Measuring something that is ever-changing, deeply personal, and highly context specific is challenging. Standardised measures are unlikely to capture the complexity of individual relationships. Perhaps the best we could hope for is a snapshot of that relationship, assessed via self-reports (How satisfied are you with this relationship? To what extent do you feel supported / valued etc within this relationship? To what extent do you feel this is a trusting relationship? etc).
But we have seen in the arena of marital research that self-reports can be unreliable predictors of longer-term outcomes (in this instance, divorce). Observable behaviours – such as whether partners respond to each other’s bids for attention – are arguably more accurate in predicting whether divorce is on the cards.
The need for empirical research
To advance our understanding of how, in which circumstances and under what conditions relationships can lead to better outcomes, more empirical research is needed. If we start with a hypothesis about what constitutes a ‘good’ relationship and are clear about the outcomes we’re trying to drive towards, empirical research can help us to understand more about what processes, behaviours, contexts etc help to translate these inputs into outcomes. This will help to advance our understanding of how a more relationship-centred way of working best operates, and build a stronger case for it.
Moving the conversation along
Whilst this blog has attempted to tease open some important questions, there’s much more to explore. For example:
- Should we talk about ‘measuring’ relationships, or are assessment or evaluation more appropriate terms? Evaluation suggests a more resource-intensive approach which may put some stakeholders off, but ‘measurement’ feels antithetical to the nature of relationships.

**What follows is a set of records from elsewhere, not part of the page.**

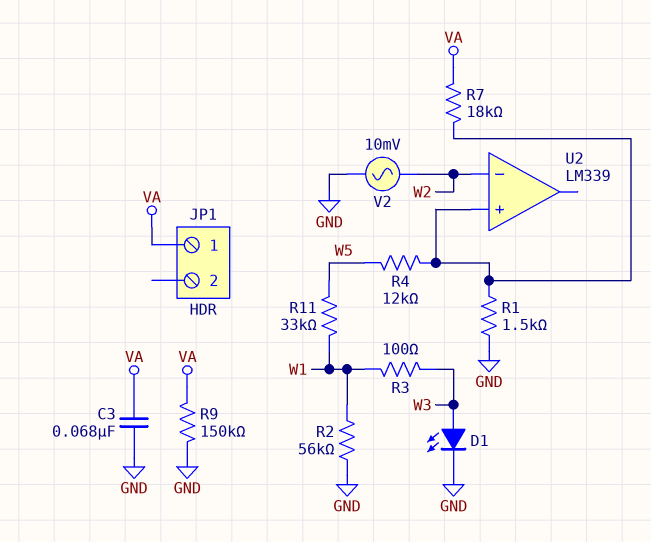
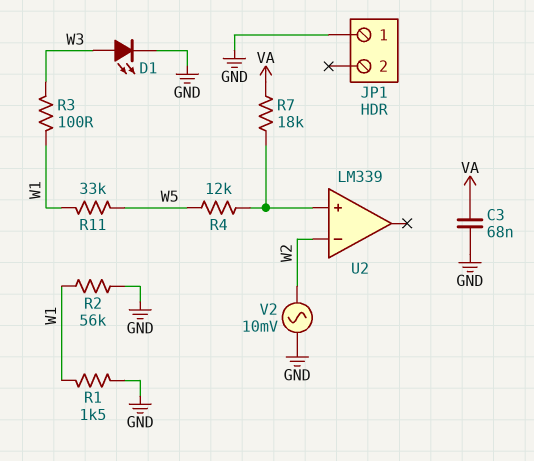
JP1 pin 1: VA -> GND
R1: 1.5k (GND, U2/in+) -> 1.5k (GND, W1)
R9: 150k (GND, VA) -> none

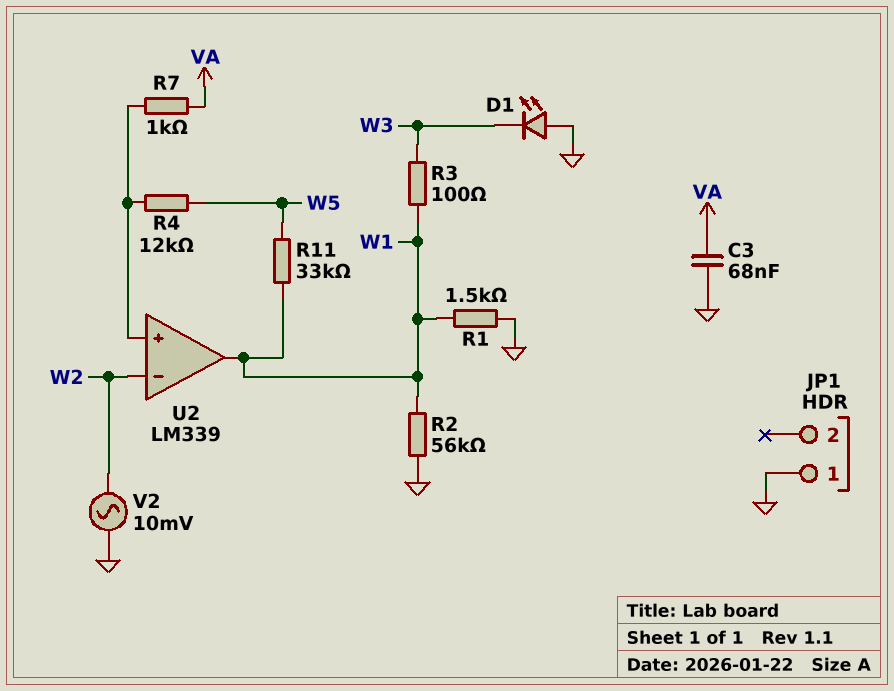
D1: LED (A W3, K GND) -> LED (A GND, K W3)
R7: 18k (U2/in+, VA) -> 1k (U2/in+, VA)
U2 pin out: none -> W1

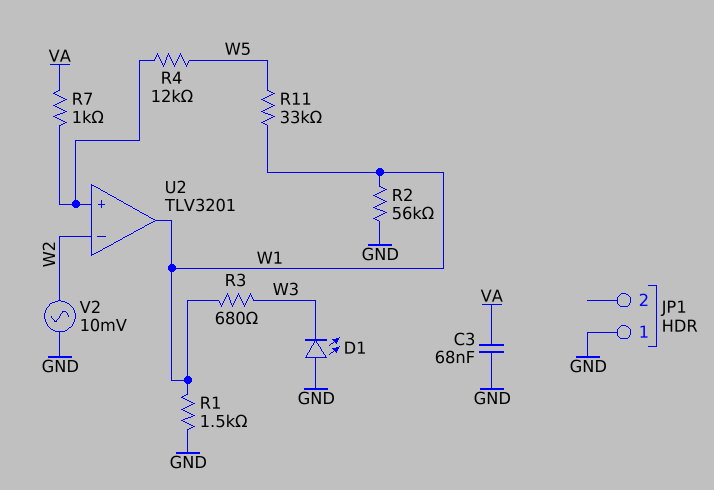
R3: 100 (W1, W3) -> 680 (W1, W3)
U2: LM339 -> TLV3201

- Should we be concerned with developing a consistent approach to measuring / assessing / evaluating relationships across sectors, places, and topic areas? We believe that there’s much that can be learned from one another in the field of relationship-centred design, but could pursuing a consistent approach to evaluation over-complicate things?
- This blog briefly touches on the field of marriage counselling. What other sectors or topic areas can we learn from as we embark on the challenge of evaluating a relationship-centred approach?